An Arizona inventor was recently forced to swallow a bitter pill after a lucrative stream of patent licensing revenue was cut off by the application of a controversial Supreme Court precedent.
In 1990, Tucson native Stephen Kimble was came up with a unique children's toy inspired by Marvel Comic's popular Spider-Man franchise and decided to file a patent protecting his design. Soon after, he approached Marvel to see if the company would be interested in becoming a licensee. The company declined the offer at the time, according to Bloomberg, and ultimately developed a similar product in-house years later.
In 2001, Kimble sued Marvel for patent infringement - in addition to breach of a verbal contract which implied he would be appropriately compensated if the company ever commercialized the toy idea. Marvel elected to settle the dispute, according to Bloomberg, purchasing the disputed patent for $500,000 and agreed to a 3 percent royalty rate on future sales. Although Kimble did not recognize the risk at the time, the key contract provision was that no end date was specified for these payments.

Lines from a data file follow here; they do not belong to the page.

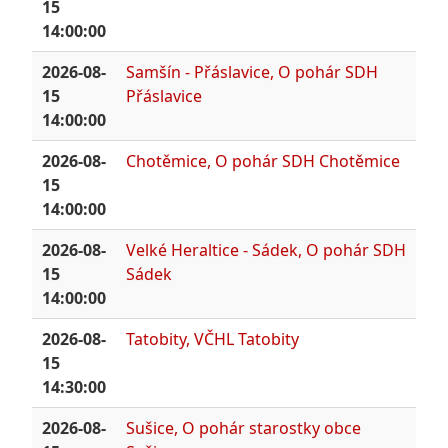
15
14:00:00
2026-08-
Samšín - Přáslavice, O pohár SDH
15
Přáslavice
14:00:00
2026-08-
Chotěmice, O pohár SDH Chotěmice
15
14:00:00
2026-08-
Velké Heraltice - Sádek, O pohár SDH
15
Sádek
14:00:00
2026-08-
Tatobity, VČHL Tatobity
15
14:30:00
2026-08-
Sušice, O pohár starostky obce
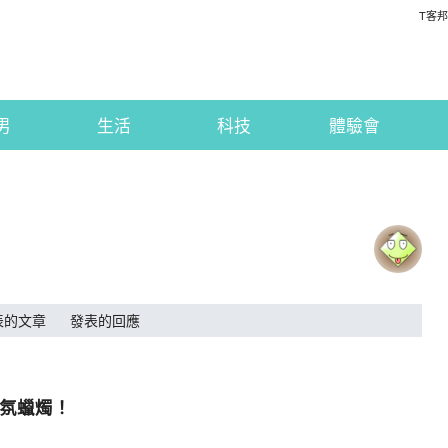
T客邦
男
生活
科技
體驗會
表的文章
發表的回應
香氛蠟燭！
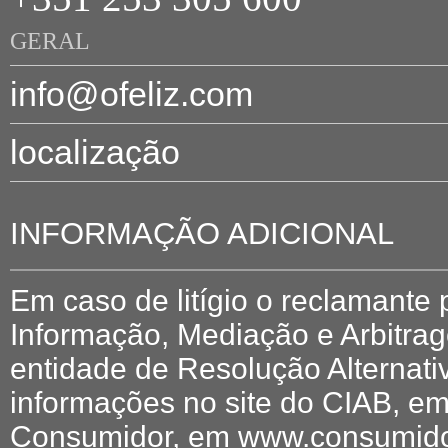
GERAL
info@ofeliz.com
localização
INFORMAÇÃO ADICIONAL
Em caso de litígio o reclamante
Informação, Mediação e Arbitr
entidade de Resolução Alternati
informações no site do CIAB, em
Consumidor, em www.consumidor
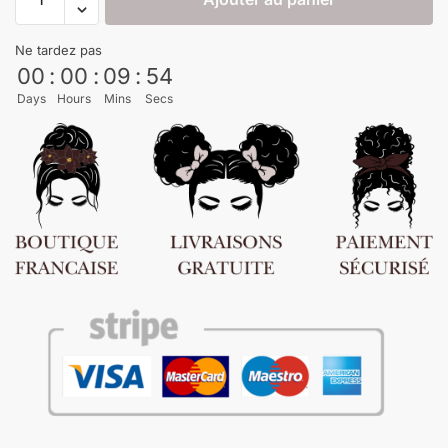
Ne tardez pas
00
:
00
:
09
:
53
Days
Hours
Mins
Secs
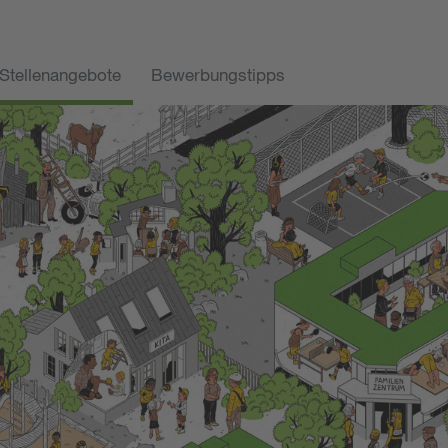
Stellenangebote
Bewerbungstipps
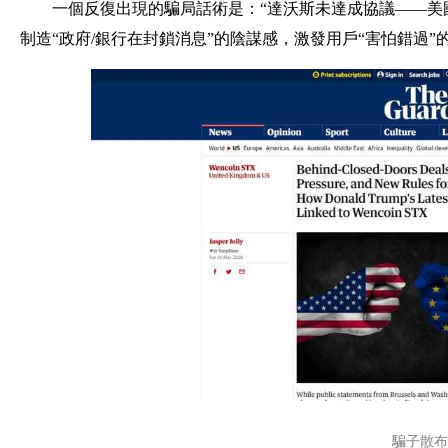
一個反復出現的騙局話術是：“達沃斯未達成協議——美國用戶
制造“政府/銀行在封鎖消息”的陰謀感，激發用戶“害怕錯過
騙子散布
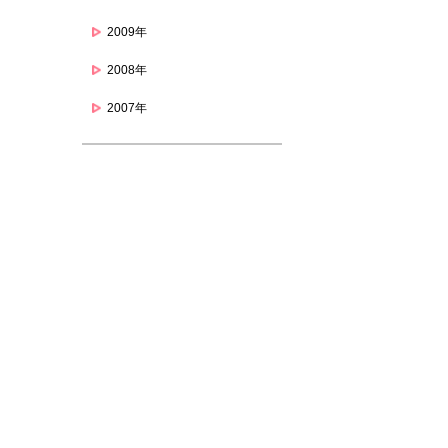
2009年
2008年
2007年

This week, an appellate court confirmed that Kimble was not entitled to receive any royalties after the original patent expired in May 2010, citing precedents set in a 1964 Supreme Court case (Brulotte v. Thys Co.). According to PatentlyO, the only way Kimble could have continued to receive royalties would have been to install clauses in the original agreement dictating that a lesser rate would be paid upon patent expiry. While this is not a new interpretation of case law, according to the news outlet, it does serve as a vital reminder that royalty rates and timelines must be carefully delineated before entering into any patent licensing agreement.